The structure is simpler than people expect. The discipline of running it cleanly is the hard part.

You take a slice of your spend, brand search is the most common starting point, and you turn it off for a defined period. Two weeks, four weeks, a full month. You leave the rest of the account untouched. You measure what happens to total revenue, not paid revenue. The platform's reported numbers will go down, of course they will, the ad isn't running. The question is what happens at the business level.

If revenue holds, the spend wasn't incremental. The customers were finding you anyway. The paid traffic was buying credit for sales that organic, direct, and email were already going to deliver.

If revenue drops by something close to what the paid campaign was reporting, you've found genuine incremental value, and you should keep spending.

The interesting cases are in the middle. Revenue drops, but by half what the paid reporting claimed. That tells you the campaign is doing something, just less than the platform is willing to admit. You can then keep the campaign running but at a smaller budget, or restructure it to defend only against actual competitor bids rather than blanket-bidding on every brand query.
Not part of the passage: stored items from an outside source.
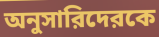
অনুসারিদেরকে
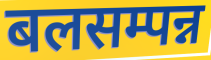
बलसम्पन्न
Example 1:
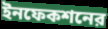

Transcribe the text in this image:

ইনফেকশনের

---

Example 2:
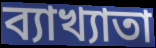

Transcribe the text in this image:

ব্যাখ্যাতা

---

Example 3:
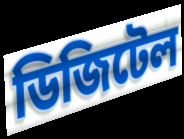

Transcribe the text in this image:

ডিজিটেল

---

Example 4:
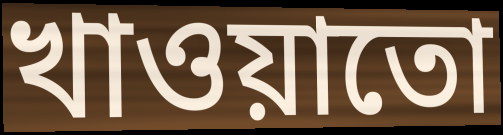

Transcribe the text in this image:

খাওয়াতো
Geographic holdouts are the cleaner version of the same idea. You run the campaign nationally except for a control region, then compare growth between the test market and the holdout market. The maths is more rigorous and the conclusions are more defensible to a sceptical CFO. The cost is operational complexity. Most accounts don't need geo holdouts to get useful answers. A simple on-off test on a defined slice is enough to expose the obvious overpayments.

The cost: temporary uncertainty

Running these tests has a real cost, and we want to be honest about it before we recommend them to clients.
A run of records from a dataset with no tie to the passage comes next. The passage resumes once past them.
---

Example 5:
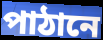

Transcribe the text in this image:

পাঠানে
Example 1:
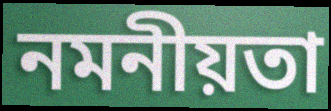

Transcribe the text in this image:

নমনীয়তা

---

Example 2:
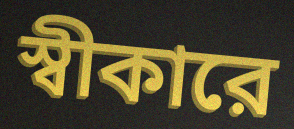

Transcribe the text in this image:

স্বীকারে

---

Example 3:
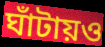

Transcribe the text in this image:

ঘাঁটায়ও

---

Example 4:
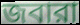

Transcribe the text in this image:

জবারা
For the test period, you lose some efficiency. You're either spending in places the algorithm's been told are slightly worse, or you're temporarily not spending at all on what looks like a healthy campaign. The reported numbers get noisier. You won't know until the test concludes whether you've sacrificed real revenue or just paper revenue.

There's also a psychological cost. Watching reported brand ROAS go from 15 to zero, even when you know the test is running, feels uncomfortable. Stakeholders ask questions. The temptation to flip it back on after a week and "check it's still working" is strong, and doing that ruins the test.

The reason we run tests anyway is that the alternative is much worse. The alternative is paying the same overspend every month for years. The cost of a clean test is one bumpy month. The cost of not testing is permanent.

What you actually get back

Three things, in order of value.

Confidence in the spend. The campaigns you keep running after a test are ones you know are doing real work. You can scale them with conviction. You can defend the budget in front of a finance director without flinching.

Better budget allocation. Money freed up from non-incremental campaigns goes somewhere it earns. We've seen tests free up enough budget from defensive brand bidding to fund an entirely new prospecting campaign that the client previously couldn't justify.

A different relationship with the platform's reported numbers. Once you've watched a campaign's reported ROAS go from 15 to "missing" with almost no impact on real revenue, you stop trusting any single platform's attribution at face value. You start asking the right question first: is this incremental, or is the platform taking credit for something that was always coming.

That last shift is the most valuable thing testing buys you, and it carries forward into every future decision you make about ad spend.

The takeaway

Most agencies don't run incrementality tests because they're inconvenient and they sometimes embarrass the agency's own reporting. We run them because the alternative is to carry on charging clients to manage spend whose real value nobody actually knows.

If you're not sure whether the campaigns in your account are buying you incremental revenue or just paying for sales that were always coming, the answer is in the test. It will take a month, it will be uncomfortable, and the result will tell you more about your account than any dashboard ever will.

Start with brand search. That's where the question hides in plain sight, and it's where most accounts will find their first big finding.